Tuesday, July 31, 2007

Chief Justice John Roberts Suffers Seizure

Chief Justice John Roberts, pictured 16 July 2007, was out of danger and unharmed after a fall Monday near his vacation home in the US state of Maine, the Supreme Court said in a statement.(AFP/File/Stephane De Sakutin)


Yesterday, Supreme Court Chief Justice John Roberts had a seizure while vacationing in Maine. He is only 52 years old. Roberts suffered a previous seizure in 1993 at age 38. There was no public testimony about his seizure during his confirmation hearings, although Senator Spector said yesterday that senators were informed about it.

What does this mean for the future of the court? Probably nothing. His doctors will probably place him on anti-seizure medication. The HuffPo outlines the medical situation thusly:

Medical opinions differed on just what Roberts' seizures mean.

Someone who has had more than one seizure without any other cause is determined to have epilepsy, said Dr. Marc Schlosberg, a neurologist at Washington Hospital Center, who is not involved in the Roberts' case.

Whether Roberts will need anti-seizure medications to prevent another is something he and his doctor will have to decide. But after two seizures, the likelihood of another at some point is greater than 60 percent. "When it's going to occur, obviously nobody knows," Schlosberg said.

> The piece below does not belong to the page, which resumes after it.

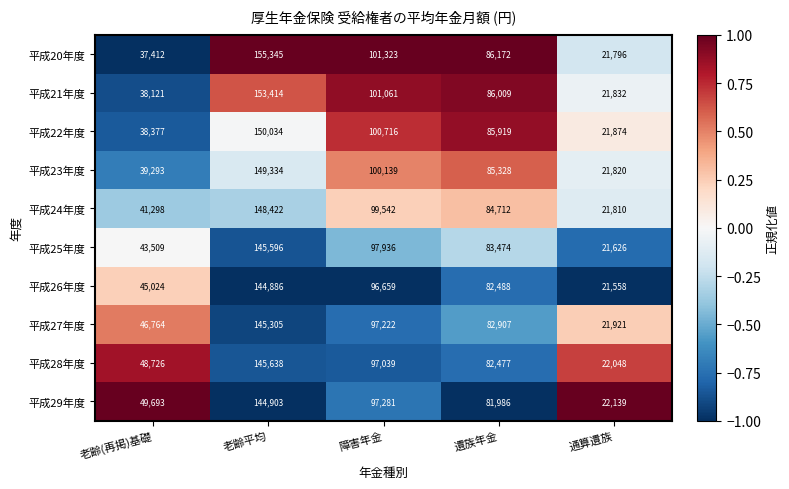

The value of 平成21年度 at 老齢平均 is 153414. True or false?

True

The National Institutes of Health's Web site says that "only when a person has had two or more seizures is a person considered to have epilepsy."

Epilepsy is merely a term for a seizure disorder, but it is a loaded term because it makes people think of lots of seizures, cautioned Dr. Edward Mkrdichian, a neurosurgeon at the Chicago Institute of Neurosurgery and Neuroresearch.

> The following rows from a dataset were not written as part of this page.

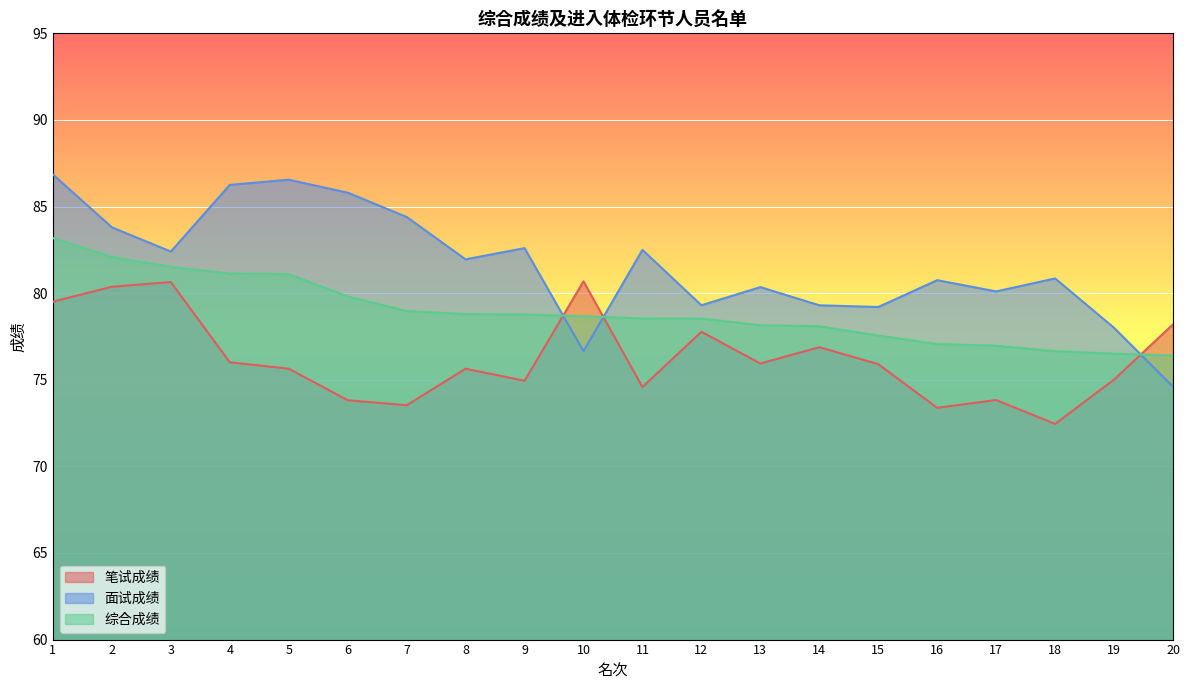

What is the average value of the 综合成绩 series?

78.9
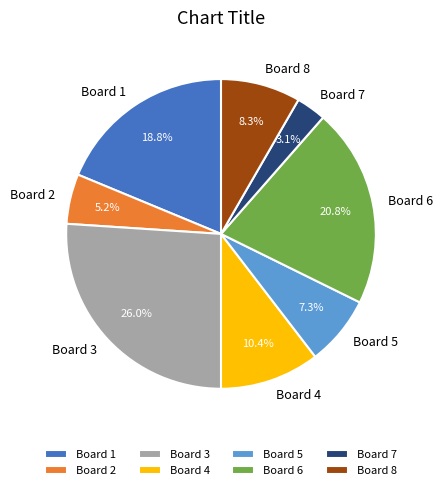

Is there any slice that represents more than half of the pie?

No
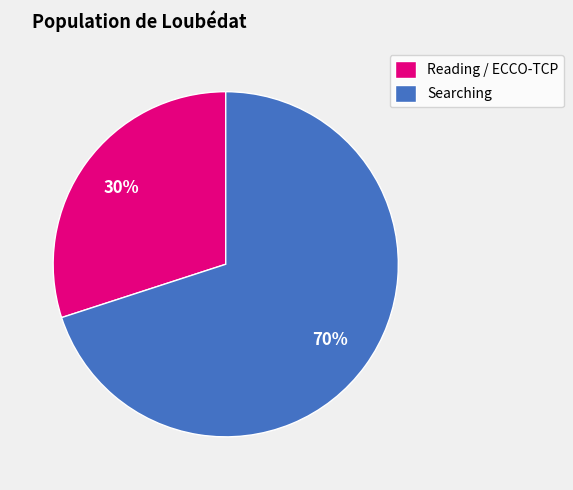

Is there any slice that represents more than half of the pie?

Yes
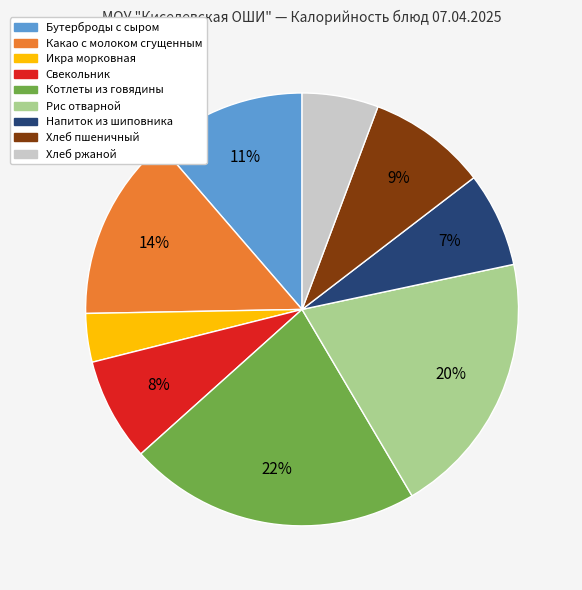

To the nearest percent, what portion does Напиток из шиповника represent?

7%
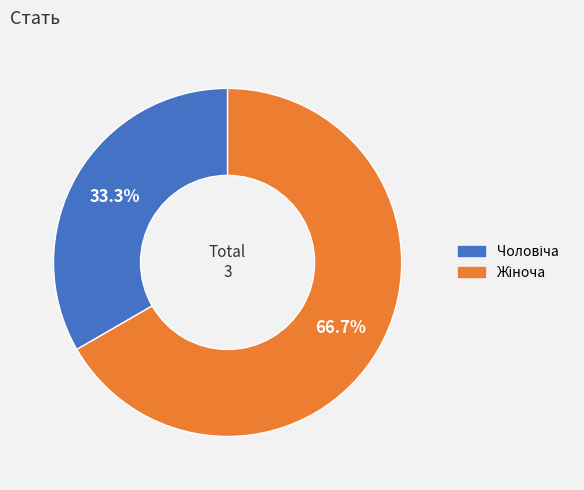

Does any single category account for the majority?

Yes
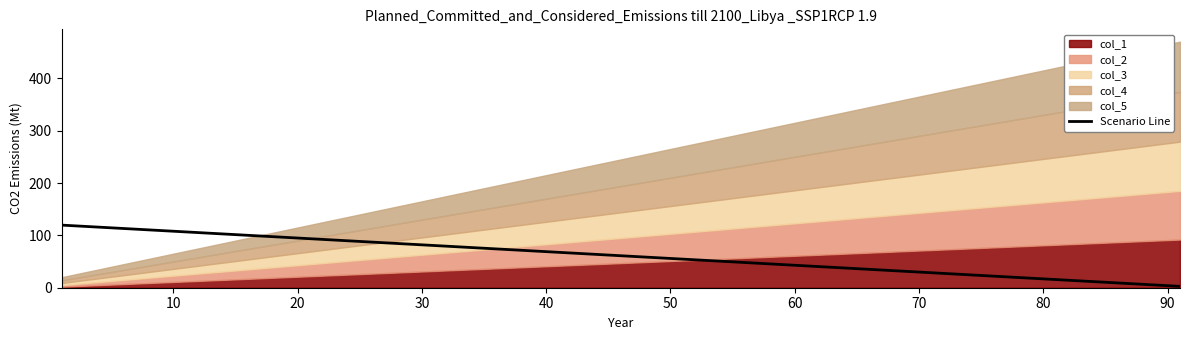

What is the approximate value at 70?

28.6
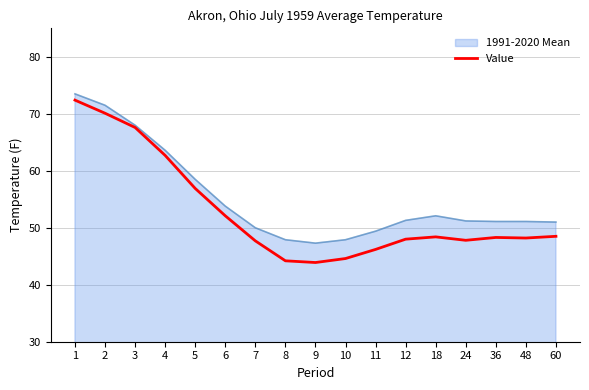

Which series has the largest range (max minus min)?

Value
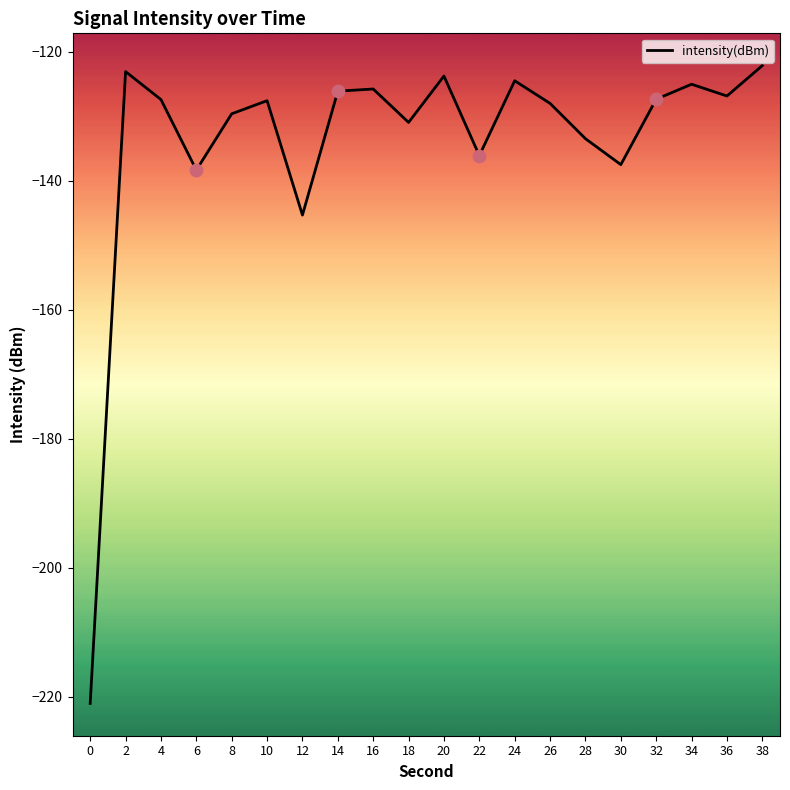

Between 2 and 6, which is larger?

2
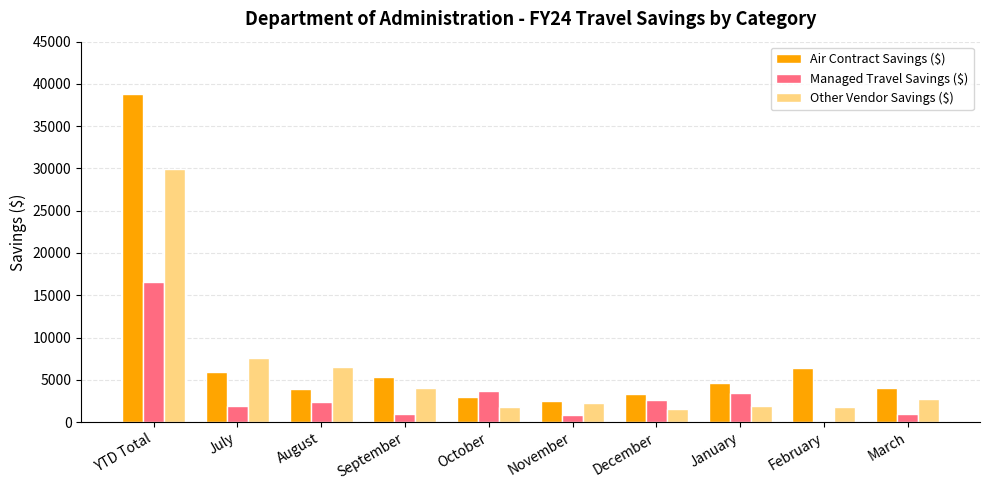

The value of Air Contract Savings ($) at February is 6387.1. True or false?

True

Still, Mkrdichian said anyone who has had two otherwise unexplained seizures is at high risk for a third, and that he puts such patients on anti-seizure medications.

"Having two seizures so many years apart without any known culprit is going to be very difficult to figure out," agreed Dr. Max Lee of the Milwaukee Neurological Institute.

I think the guy is a disaster for the Court, but I want him to go out old and bitter, outflanked by all the Democratic appointees to the Court, not to some medical condition.